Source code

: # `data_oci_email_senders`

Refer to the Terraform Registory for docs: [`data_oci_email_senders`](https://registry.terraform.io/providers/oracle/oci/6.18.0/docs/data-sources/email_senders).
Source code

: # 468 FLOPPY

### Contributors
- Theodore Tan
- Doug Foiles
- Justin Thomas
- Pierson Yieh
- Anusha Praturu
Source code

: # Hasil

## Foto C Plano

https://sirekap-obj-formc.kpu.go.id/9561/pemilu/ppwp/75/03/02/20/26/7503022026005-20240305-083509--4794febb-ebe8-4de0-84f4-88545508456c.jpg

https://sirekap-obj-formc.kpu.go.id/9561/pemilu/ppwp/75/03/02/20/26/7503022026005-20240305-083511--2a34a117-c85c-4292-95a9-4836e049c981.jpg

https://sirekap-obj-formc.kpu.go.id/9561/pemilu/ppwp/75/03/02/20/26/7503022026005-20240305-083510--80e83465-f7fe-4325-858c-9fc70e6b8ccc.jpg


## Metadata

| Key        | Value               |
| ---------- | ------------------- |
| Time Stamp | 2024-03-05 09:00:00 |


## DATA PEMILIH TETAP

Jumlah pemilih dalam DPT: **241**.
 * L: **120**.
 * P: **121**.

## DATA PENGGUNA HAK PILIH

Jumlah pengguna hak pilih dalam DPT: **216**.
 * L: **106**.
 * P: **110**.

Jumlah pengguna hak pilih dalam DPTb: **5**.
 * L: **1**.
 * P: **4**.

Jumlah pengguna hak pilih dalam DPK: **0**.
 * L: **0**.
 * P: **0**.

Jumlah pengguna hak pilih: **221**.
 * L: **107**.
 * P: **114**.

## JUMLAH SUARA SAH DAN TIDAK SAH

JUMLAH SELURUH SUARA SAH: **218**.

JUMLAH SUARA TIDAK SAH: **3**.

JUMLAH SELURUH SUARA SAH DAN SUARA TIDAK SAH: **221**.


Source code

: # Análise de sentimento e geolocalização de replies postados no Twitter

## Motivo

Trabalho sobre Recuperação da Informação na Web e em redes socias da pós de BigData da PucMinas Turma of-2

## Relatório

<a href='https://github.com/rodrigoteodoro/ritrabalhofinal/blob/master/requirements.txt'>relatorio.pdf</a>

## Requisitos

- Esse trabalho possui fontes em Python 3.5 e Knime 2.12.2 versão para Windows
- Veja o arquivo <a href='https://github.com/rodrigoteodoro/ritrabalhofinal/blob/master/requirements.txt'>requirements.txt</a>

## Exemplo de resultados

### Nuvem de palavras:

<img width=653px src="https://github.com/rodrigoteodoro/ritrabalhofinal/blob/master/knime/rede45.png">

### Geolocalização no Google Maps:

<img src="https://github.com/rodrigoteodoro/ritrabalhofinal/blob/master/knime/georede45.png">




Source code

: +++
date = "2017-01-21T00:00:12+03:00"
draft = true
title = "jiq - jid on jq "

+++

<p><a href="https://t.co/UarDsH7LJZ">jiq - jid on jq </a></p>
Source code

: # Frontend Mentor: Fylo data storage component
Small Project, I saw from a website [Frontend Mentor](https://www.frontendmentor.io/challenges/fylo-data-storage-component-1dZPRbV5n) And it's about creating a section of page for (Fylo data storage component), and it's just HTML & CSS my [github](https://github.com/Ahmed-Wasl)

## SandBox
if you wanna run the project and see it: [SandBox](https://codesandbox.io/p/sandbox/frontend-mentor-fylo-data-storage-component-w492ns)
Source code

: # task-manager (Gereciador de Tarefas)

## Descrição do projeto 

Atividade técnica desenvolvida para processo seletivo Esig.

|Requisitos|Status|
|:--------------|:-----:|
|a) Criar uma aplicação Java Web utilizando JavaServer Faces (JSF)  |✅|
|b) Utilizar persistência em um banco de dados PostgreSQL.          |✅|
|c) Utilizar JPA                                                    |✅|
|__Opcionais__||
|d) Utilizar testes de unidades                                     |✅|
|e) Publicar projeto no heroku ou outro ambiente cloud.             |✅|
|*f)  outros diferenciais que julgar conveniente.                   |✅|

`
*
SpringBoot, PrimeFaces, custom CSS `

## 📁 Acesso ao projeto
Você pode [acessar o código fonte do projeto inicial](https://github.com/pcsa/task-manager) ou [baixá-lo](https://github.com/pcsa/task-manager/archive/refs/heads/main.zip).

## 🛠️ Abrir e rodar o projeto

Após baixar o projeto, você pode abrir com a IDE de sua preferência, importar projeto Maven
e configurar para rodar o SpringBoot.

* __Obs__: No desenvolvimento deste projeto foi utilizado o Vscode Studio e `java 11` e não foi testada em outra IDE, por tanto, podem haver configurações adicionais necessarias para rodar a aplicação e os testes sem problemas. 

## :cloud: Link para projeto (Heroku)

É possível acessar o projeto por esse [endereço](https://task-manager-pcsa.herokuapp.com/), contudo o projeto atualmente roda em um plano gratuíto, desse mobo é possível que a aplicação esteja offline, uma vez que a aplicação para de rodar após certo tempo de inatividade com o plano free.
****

---*---

The full listing above needs to be given again exactly.

Source code

: # `data_oci_email_senders`

Refer to the Terraform Registory for docs: [`data_oci_email_senders`](https://registry.terraform.io/providers/oracle/oci/6.18.0/docs/data-sources/email_senders).
Source code

: # 468 FLOPPY

### Contributors
- Theodore Tan
- Doug Foiles
- Justin Thomas
- Pierson Yieh
- Anusha Praturu
Source code

: # Hasil

## Foto C Plano

https://sirekap-obj-formc.kpu.go.id/9561/pemilu/ppwp/75/03/02/20/26/7503022026005-20240305-083509--4794febb-ebe8-4de0-84f4-88545508456c.jpg

https://sirekap-obj-formc.kpu.go.id/9561/pemilu/ppwp/75/03/02/20/26/7503022026005-20240305-083511--2a34a117-c85c-4292-95a9-4836e049c981.jpg

https://sirekap-obj-formc.kpu.go.id/9561/pemilu/ppwp/75/03/02/20/26/7503022026005-20240305-083510--80e83465-f7fe-4325-858c-9fc70e6b8ccc.jpg


## Metadata

| Key        | Value               |
| ---------- | ------------------- |
| Time Stamp | 2024-03-05 09:00:00 |


## DATA PEMILIH TETAP

Jumlah pemilih dalam DPT: **241**.
 * L: **120**.
 * P: **121**.

## DATA PENGGUNA HAK PILIH

Jumlah pengguna hak pilih dalam DPT: **216**.
 * L: **106**.
 * P: **110**.

Jumlah pengguna hak pilih dalam DPTb: **5**.
 * L: **1**.
 * P: **4**.

Jumlah pengguna hak pilih dalam DPK: **0**.
 * L: **0**.
 * P: **0**.

Jumlah pengguna hak pilih: **221**.
 * L: **107**.
 * P: **114**.

## JUMLAH SUARA SAH DAN TIDAK SAH

JUMLAH SELURUH SUARA SAH: **218**.

JUMLAH SUARA TIDAK SAH: **3**.

JUMLAH SELURUH SUARA SAH DAN SUARA TIDAK SAH: **221**.


Source code

: # Análise de sentimento e geolocalização de replies postados no Twitter

## Motivo

Trabalho sobre Recuperação da Informação na Web e em redes socias da pós de BigData da PucMinas Turma of-2

## Relatório

<a href='https://github.com/rodrigoteodoro/ritrabalhofinal/blob/master/requirements.txt'>relatorio.pdf</a>

## Requisitos

- Esse trabalho possui fontes em Python 3.5 e Knime 2.12.2 versão para Windows
- Veja o arquivo <a href='https://github.com/rodrigoteodoro/ritrabalhofinal/blob/master/requirements.txt'>requirements.txt</a>

## Exemplo de resultados

### Nuvem de palavras:

<img width=653px src="https://github.com/rodrigoteodoro/ritrabalhofinal/blob/master/knime/rede45.png">

### Geolocalização no Google Maps:

<img src="https://github.com/rodrigoteodoro/ritrabalhofinal/blob/master/knime/georede45.png">




Source code

: +++
date = "2017-01-21T00:00:12+03:00"
draft = true
title = "jiq - jid on jq "

+++

<p><a href="https://t.co/UarDsH7LJZ">jiq - jid on jq </a></p>
Source code

: # Frontend Mentor: Fylo data storage component
Small Project, I saw from a website [Frontend Mentor](https://www.frontendmentor.io/challenges/fylo-data-storage-component-1dZPRbV5n) And it's about creating a section of page for (Fylo data storage component), and it's just HTML & CSS my [github](https://github.com/Ahmed-Wasl)

## SandBox
if you wanna run the project and see it: [SandBox](https://codesandbox.io/p/sandbox/frontend-mentor-fylo-data-storage-component-w492ns)
Source code

: # task-manager (Gereciador de Tarefas)

## Descrição do projeto 

Atividade técnica desenvolvida para processo seletivo Esig.

|Requisitos|Status|
|:--------------|:-----:|
|a) Criar uma aplicação Java Web utilizando JavaServer Faces (JSF)  |✅|
|b) Utilizar persistência em um banco de dados PostgreSQL.          |✅|
|c) Utilizar JPA                                                    |✅|
|__Opcionais__||
|d) Utilizar testes de unidades                                     |✅|
|e) Publicar projeto no heroku ou outro ambiente cloud.             |✅|
|*f)  outros diferenciais que julgar conveniente.                   |✅|

`
*
SpringBoot, PrimeFaces, custom CSS `

## 📁 Acesso ao projeto
Você pode [acessar o código fonte do projeto inicial](https://github.com/pcsa/task-manager) ou [baixá-lo](https://github.com/pcsa/task-manager/archive/refs/heads/main.zip).

## 🛠️ Abrir e rodar o projeto

Após baixar o projeto, você pode abrir com a IDE de sua preferência, importar projeto Maven
e configurar para rodar o SpringBoot.

* __Obs__: No desenvolvimento deste projeto foi utilizado o Vscode Studio e `java 11` e não foi testada em outra IDE, por tanto, podem haver configurações adicionais necessarias para rodar a aplicação e os testes sem problemas. 

## :cloud: Link para projeto (Heroku)

É possível acessar o projeto por esse [endereço](https://task-manager-pcsa.herokuapp.com/), contudo o projeto atualmente roda em um plano gratuíto, desse mobo é possível que a aplicação esteja offline, uma vez que a aplicação para de rodar após certo tempo de inatividade com o plano free.
****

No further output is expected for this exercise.